§ **EXERCISE BRIEF**:
The answer consists solely of the listing's lines from the first through the line containing "show.message.when.complete", each reproduced exactly.

§ **GIVEN RECORDS**:
★ ★ ★ ★ ★

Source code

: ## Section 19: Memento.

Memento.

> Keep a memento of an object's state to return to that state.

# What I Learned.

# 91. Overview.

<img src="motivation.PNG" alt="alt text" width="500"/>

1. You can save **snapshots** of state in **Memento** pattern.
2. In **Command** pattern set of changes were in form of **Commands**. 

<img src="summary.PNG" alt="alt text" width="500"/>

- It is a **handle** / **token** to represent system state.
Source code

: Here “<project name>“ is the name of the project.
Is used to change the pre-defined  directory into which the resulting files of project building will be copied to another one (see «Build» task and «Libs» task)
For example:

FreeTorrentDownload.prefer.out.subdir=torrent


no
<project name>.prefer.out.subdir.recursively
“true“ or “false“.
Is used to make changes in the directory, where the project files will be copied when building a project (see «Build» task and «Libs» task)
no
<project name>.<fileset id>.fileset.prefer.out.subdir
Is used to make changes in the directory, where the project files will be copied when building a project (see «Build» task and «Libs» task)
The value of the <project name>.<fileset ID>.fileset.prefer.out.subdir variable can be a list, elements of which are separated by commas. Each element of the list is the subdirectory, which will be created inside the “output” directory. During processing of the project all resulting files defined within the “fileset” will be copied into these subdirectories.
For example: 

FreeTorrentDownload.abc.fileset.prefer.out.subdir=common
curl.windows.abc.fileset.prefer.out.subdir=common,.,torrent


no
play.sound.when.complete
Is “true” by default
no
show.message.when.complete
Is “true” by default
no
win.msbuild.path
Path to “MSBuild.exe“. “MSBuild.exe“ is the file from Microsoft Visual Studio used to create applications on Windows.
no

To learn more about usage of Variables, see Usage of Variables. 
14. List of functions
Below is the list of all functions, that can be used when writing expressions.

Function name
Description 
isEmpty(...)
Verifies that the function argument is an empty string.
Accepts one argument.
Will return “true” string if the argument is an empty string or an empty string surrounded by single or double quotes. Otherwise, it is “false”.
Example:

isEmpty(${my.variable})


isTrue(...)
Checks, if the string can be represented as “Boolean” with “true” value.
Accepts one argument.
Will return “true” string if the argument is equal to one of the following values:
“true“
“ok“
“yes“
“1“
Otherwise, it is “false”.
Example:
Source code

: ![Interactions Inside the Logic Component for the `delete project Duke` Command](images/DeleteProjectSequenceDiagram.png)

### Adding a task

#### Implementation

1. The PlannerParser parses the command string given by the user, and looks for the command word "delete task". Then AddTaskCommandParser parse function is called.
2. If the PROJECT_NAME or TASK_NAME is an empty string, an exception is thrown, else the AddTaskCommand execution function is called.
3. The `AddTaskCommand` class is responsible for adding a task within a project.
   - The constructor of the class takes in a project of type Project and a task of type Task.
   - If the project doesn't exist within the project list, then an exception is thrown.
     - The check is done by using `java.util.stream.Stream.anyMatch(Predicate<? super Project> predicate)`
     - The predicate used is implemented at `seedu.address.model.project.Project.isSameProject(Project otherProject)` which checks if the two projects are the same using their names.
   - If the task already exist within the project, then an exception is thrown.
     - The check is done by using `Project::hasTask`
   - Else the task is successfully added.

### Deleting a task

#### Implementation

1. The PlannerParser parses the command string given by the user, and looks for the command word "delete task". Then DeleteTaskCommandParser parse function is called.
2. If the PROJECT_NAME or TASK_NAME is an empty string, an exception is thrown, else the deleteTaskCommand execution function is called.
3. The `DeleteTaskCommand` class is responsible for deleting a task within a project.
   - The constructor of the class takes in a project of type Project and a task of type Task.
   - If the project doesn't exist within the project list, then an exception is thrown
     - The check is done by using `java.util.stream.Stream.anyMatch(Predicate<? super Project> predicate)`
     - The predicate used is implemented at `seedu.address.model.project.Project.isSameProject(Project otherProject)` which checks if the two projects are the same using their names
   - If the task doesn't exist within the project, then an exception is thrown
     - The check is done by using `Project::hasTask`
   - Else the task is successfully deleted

★ ★ ★ ★ ★

§ **REPLY**:
Source code

: ## Section 19: Memento.

Memento.

> Keep a memento of an object's state to return to that state.

# What I Learned.

# 91. Overview.

<img src="motivation.PNG" alt="alt text" width="500"/>

1. You can save **snapshots** of state in **Memento** pattern.
2. In **Command** pattern set of changes were in form of **Commands**. 

<img src="summary.PNG" alt="alt text" width="500"/>

- It is a **handle** / **token** to represent system state.
Source code

: Here “<project name>“ is the name of the project.
Is used to change the pre-defined  directory into which the resulting files of project building will be copied to another one (see «Build» task and «Libs» task)
For example:

FreeTorrentDownload.prefer.out.subdir=torrent


no
<project name>.prefer.out.subdir.recursively
“true“ or “false“.
Is used to make changes in the directory, where the project files will be copied when building a project (see «Build» task and «Libs» task)
no
<project name>.<fileset id>.fileset.prefer.out.subdir
Is used to make changes in the directory, where the project files will be copied when building a project (see «Build» task and «Libs» task)
The value of the <project name>.<fileset ID>.fileset.prefer.out.subdir variable can be a list, elements of which are separated by commas. Each element of the list is the subdirectory, which will be created inside the “output” directory. During processing of the project all resulting files defined within the “fileset” will be copied into these subdirectories.
For example: 

FreeTorrentDownload.abc.fileset.prefer.out.subdir=common
curl.windows.abc.fileset.prefer.out.subdir=common,.,torrent


no
play.sound.when.complete
Is “true” by default
no
show.message.when.complete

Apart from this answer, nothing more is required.